The spine section (257 pages) includes the following chapters: “Spine Atlas,” “Spinal Cord and Intradural Disease,” “Degenerative Disease,” “Positional and Kinetic Spine Imaging,” “Postoperative Lumbar Spine,” “Pediatric Spine,” “Vertebral and Paravertebral Abnormalities,” and “Peripheral Nervous System.” The spine anatomy is correlated with cryomicrotome sections and a plea from the authors for readers to draw out the pertinent anatomy on a sheet of paper. They even have 1 page showing someone drawing the beginning of a lumbar segment (how many readers of this chapter will actually do this is questionable). Spinal cord lesions, intradural disease, degenerative spine abnormalities, vertebral paravertebral lesions, the postoperative spine, and congenital and developmental disorders of the pediatric spine are discussed in a standard and complete fashion. An absence of diffusion imaging of the spinal cord or vertebrae reflects the current status of routine spine imaging. A separate chapter on “Positional and Kinetic Spine Imaging” gives a description of what, to this reviewer, is an underappreciated aspect of MR imaging: the consequences of position and axial loading in imaging degenerative disease. For example, it is difficult to argue with the clinical/surgical potential of upright MR imaging, given alterations in appearance of the lumbar and cervical spine when prone-versus-upright images are evaluated.

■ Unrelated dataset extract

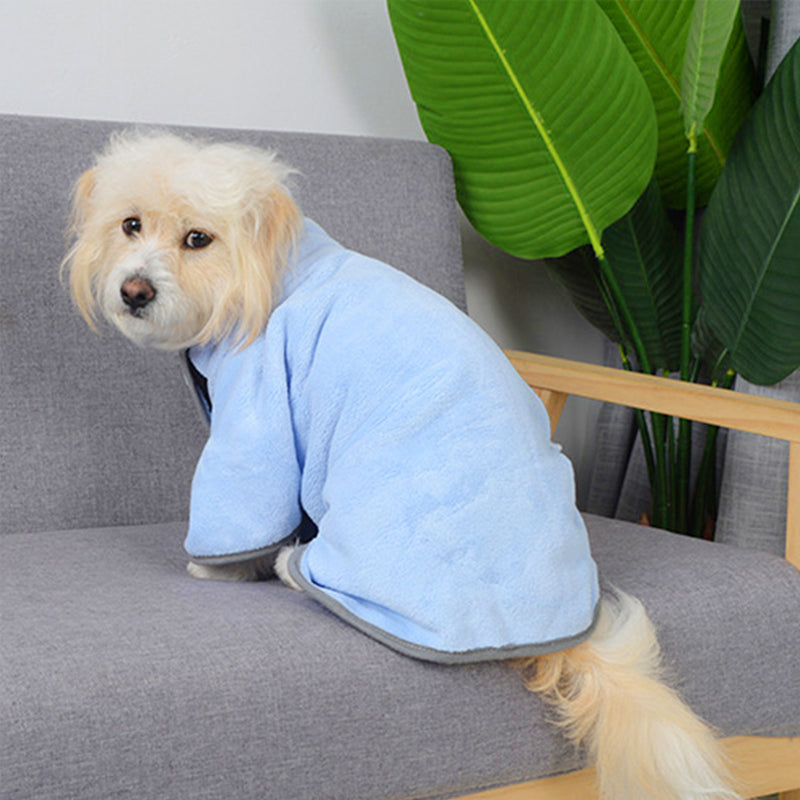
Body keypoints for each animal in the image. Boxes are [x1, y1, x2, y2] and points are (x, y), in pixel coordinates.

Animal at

Book 2 ends with a chapter that details information that could, in the near future, be a major source of nervous system imaging, MR imaging of the peripheral nervous system. Although Drs. Maravilla and Bowen have reviewed this subject elsewhere in the past, this chapter nicely brings together techniques, proper pulse sequences, the microscopic structure of peripheral nerves, the anatomy of the brachial plexus/lumbosacral plexus, and the myriad lesions involving the plexi and peripheral nerves.

Although the price of this 3-volume set of books along with the Internet access is hefty ($599.00), it saves buying multiple individual textbooks. The material presented is complete, beautifully displayed, and well written. It is considered by this reviewer to be the prime publication resource in MR imaging today.